Victorious AA Gill, the self-confessed "Orson Welles of filth", shamelessly played the crowd at the Bad Sex Awards on Wednesday. "I don't know what to say... I'd like to put you all in my next book!" he blubbed. The banter between the newly crowned writer and The Literary Review's Auberon Waugh, however, was less loving. "Adrian wouldn't know good sex if it came and sat on his lap," accused Waugh. "Well, it must be difficult to judge when you're not having sex yourself," countered Gill. "Writing love scenes then would be like one hand clapping... which is just what I think Bron's sex life must be like, actually."
ANOTHER PARTY guest with reason to celebrate was the novelist Matt Thorne (Tourist and Eight Minutes Idle). Recent internal shufflings at Sceptre seem to have benefited Thorne and his circle. Not only has his good friend Nic Blincoe been made an editor at the Hodder literary imprint (this on top of his career as a novelist and book reviewer; has the Monopolies and Mergers Commission been informed?), but, in a shrewd move, Thorne has gone to pastures new at Orion.
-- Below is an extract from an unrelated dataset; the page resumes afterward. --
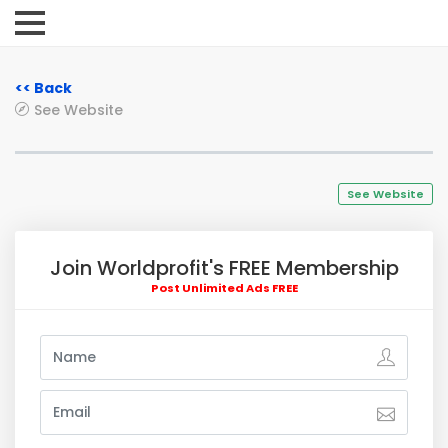
<< Back
See Website
See Website
Join Worldprofit's FREE Membership
Post Unlimited Ads FREE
Matt will be sad to leave the happy family at Sceptre, but advance warning of the price to be paid by Orion for his output seems to have dried those tears: "It's great," he says. "Really... great!"
Let it not be said - not even by Asda - that Jeffrey Archer's books do not enjoy continued popularity. Three of the disgraced peer's novels fetched pounds 55 at a cancer charity auction held by the Welsh Assembly this week. The purchaser was Monmouth's Tory member David Davies. "I'm glad that Jeffrey is still able to do things for good causes," he told Pandora.